STATED TASK A: Can you reproduce part of the forum thread on classical music word for word, starting at the words "I don't think" and ending after "(Feb 28, 2012)"?

SELECTION:
— BEGIN —

I think so, yes. :tiphat:


----------



## Selby (Nov 17, 2012)

I recommend you look at what people like David Lang or Missy Mazzoli are doing...

I don't think there is anything wrong, irrelevant, or unmarketable about continuing the classical music tradition; we need to blow-up the cultural elitism/assumptions that seem to embedded within in order to move forward.

Hence Mazzoli; hence Lang. Punk rock classical. Relevant classical.

Not that all classical needs to be "New York" or "punk" but I love a different cultural vein moving classical forward.


----------



## PetrB (Feb 28, 2012)

Modern and contemporary classical music (1890 to the most presently composed) should be every bit as much a part of a young musician's repertoire as is the older Romantic, classical and Baroque music.

There is plenty of contemporary classical music which is tonal, conservative, atonal, avant-garde and all styles in between which is currently being written, performed, well-received, recorded and in general circulation.

— END —

DATASET:
— BEGIN —

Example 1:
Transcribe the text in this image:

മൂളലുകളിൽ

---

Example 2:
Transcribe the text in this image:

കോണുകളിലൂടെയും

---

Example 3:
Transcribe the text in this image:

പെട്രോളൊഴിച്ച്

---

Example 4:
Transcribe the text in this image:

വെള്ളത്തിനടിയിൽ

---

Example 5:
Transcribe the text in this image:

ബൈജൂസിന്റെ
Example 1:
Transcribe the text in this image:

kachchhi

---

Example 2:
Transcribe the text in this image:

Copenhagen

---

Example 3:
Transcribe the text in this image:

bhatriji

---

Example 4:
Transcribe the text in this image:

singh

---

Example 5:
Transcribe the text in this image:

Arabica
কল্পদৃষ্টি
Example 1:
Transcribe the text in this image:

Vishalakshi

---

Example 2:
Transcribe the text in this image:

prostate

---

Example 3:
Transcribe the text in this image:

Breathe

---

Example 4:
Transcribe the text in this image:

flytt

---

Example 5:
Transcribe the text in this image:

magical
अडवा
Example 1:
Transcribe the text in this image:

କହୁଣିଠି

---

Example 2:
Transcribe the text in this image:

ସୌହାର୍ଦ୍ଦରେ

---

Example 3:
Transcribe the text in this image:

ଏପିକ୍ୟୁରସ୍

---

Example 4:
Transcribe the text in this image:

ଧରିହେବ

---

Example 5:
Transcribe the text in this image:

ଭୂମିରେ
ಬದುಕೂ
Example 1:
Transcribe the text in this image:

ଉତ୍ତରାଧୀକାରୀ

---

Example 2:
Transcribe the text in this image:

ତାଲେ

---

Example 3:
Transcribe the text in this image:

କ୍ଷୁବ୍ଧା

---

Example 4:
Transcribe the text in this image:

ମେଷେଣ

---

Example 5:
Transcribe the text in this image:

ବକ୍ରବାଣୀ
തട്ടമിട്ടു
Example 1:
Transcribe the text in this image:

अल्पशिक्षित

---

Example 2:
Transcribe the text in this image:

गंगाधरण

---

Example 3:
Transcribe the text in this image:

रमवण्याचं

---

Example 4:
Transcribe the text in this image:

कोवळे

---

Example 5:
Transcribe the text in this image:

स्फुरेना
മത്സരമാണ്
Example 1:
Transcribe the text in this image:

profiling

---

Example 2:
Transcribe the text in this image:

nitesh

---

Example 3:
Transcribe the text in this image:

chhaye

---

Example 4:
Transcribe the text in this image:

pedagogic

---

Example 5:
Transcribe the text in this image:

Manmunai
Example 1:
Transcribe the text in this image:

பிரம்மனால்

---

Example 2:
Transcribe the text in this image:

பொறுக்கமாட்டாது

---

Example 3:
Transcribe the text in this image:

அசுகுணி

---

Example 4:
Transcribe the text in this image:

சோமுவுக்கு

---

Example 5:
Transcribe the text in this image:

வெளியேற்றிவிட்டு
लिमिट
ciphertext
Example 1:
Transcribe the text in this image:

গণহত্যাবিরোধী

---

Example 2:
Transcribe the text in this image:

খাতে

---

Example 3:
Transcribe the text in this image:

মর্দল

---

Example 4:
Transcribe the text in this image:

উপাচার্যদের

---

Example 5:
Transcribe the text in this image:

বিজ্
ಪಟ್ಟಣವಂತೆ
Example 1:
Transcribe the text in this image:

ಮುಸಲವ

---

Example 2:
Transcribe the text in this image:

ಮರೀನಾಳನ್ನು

— END —

STATED TASK B: Will you write out the records line for line, from their very first line through the line that contains "വെള്ളത്തിനടിയിൽ", including that line?

TASK OUTPUT A:
I don't think there is anything wrong, irrelevant, or unmarketable about continuing the classical music tradition; we need to blow-up the cultural elitism/assumptions that seem to embedded within in order to move forward.

Hence Mazzoli; hence Lang. Punk rock classical. Relevant classical.

Not that all classical needs to be "New York" or "punk" but I love a different cultural vein moving classical forward.


----------



## PetrB (Feb 28, 2012)

TASK OUTPUT B:
Example 1:
Transcribe the text in this image:

മൂളലുകളിൽ

---

Example 2:
Transcribe the text in this image:

കോണുകളിലൂടെയും

---

Example 3:
Transcribe the text in this image:

പെട്രോളൊഴിച്ച്

---

Example 4:
Transcribe the text in this image:

വെള്ളത്തിനടിയിൽ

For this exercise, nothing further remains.